The notebook only seems to query WFS in GeoJSON format and display it on a map. If the original example is 170MB, I think it is better to find a new one and simply update the notebook. The test layer could be anything much smaller than this.

Zeitsperre commented 1 year ago

@fmigneault

In that case, literally anything in a geospatial format from here would be fine: https://www.donneesquebec.ca/recherche/dataset. Lots of options and I can add anything we'd like to the production GeoServer.

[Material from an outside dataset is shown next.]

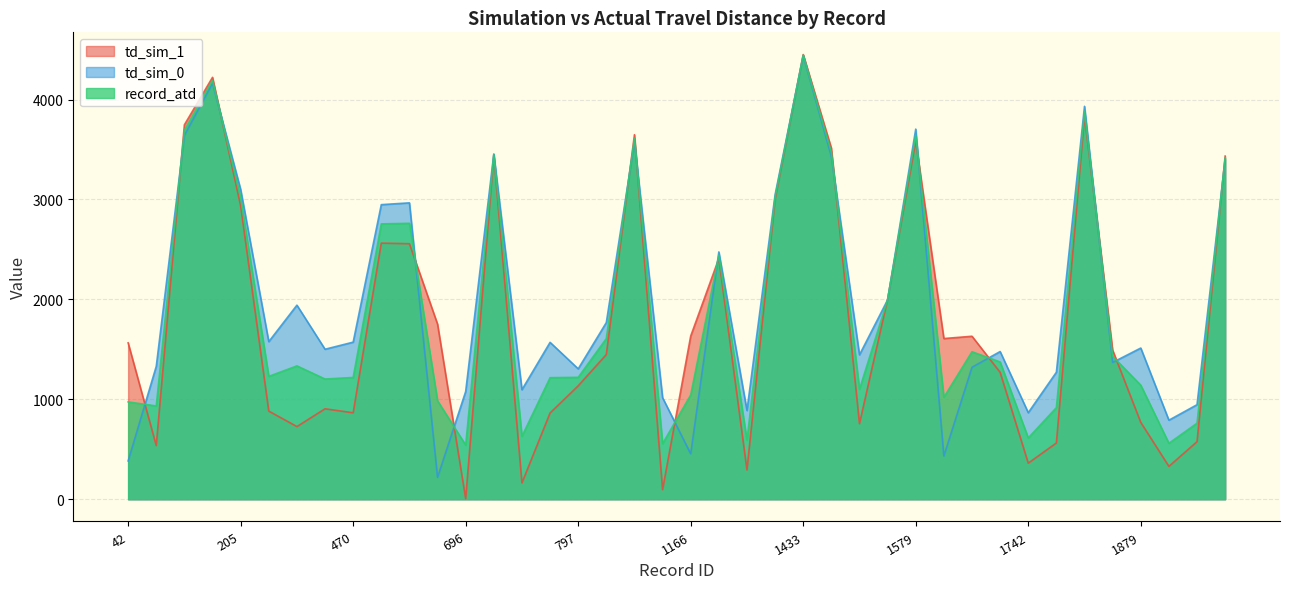

Which series has the largest total across all categories?

td_sim_0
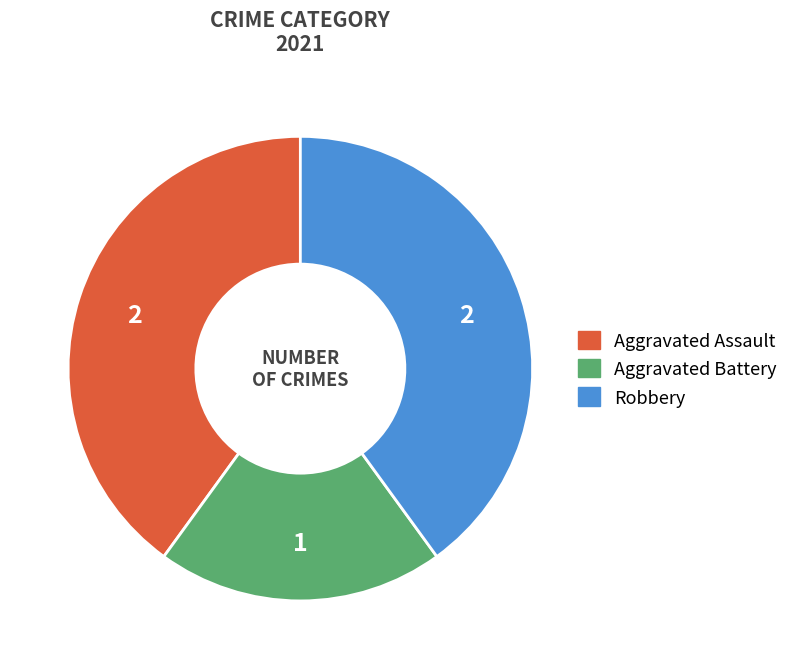

Is the sum of Aggravated Battery and Robbery greater than half?

Yes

fmigneault commented 1 year ago

Ok. Random selection: https://www.donneesquebec.ca/recherche/dataset/vmtl-lieux-batiments-vocation-publique

fmigneault commented 1 year ago

Other alternative is to POST data on the Geoserver REST endpoint before querying it in https://github.com/Ouranosinc/pavics-sdi/blob/master/docs/source/notebooks/WFS_example.ipynb Example notebook doing it: https://app.reviewnb.com/Ouranosinc/PAVICS-e2e-workflow-tests/pull/125/

tlvu commented 11 months ago

@fmigneault

In that case, literally anything in a geospatial format from here would be fine: https://www.donneesquebec.ca/recherche/dataset. Lots of options and I can add anything we'd like to the production GeoServer.

Just to be clear, this is not about adding to the production GeoServer. This is about automating the data provisioning in a fresh and empty GeoServer so all testing instance of PAVICS will have the matching data for the test notebook to run.

fmigneault commented 11 months ago

Yes of course. The data is necessary only for the test.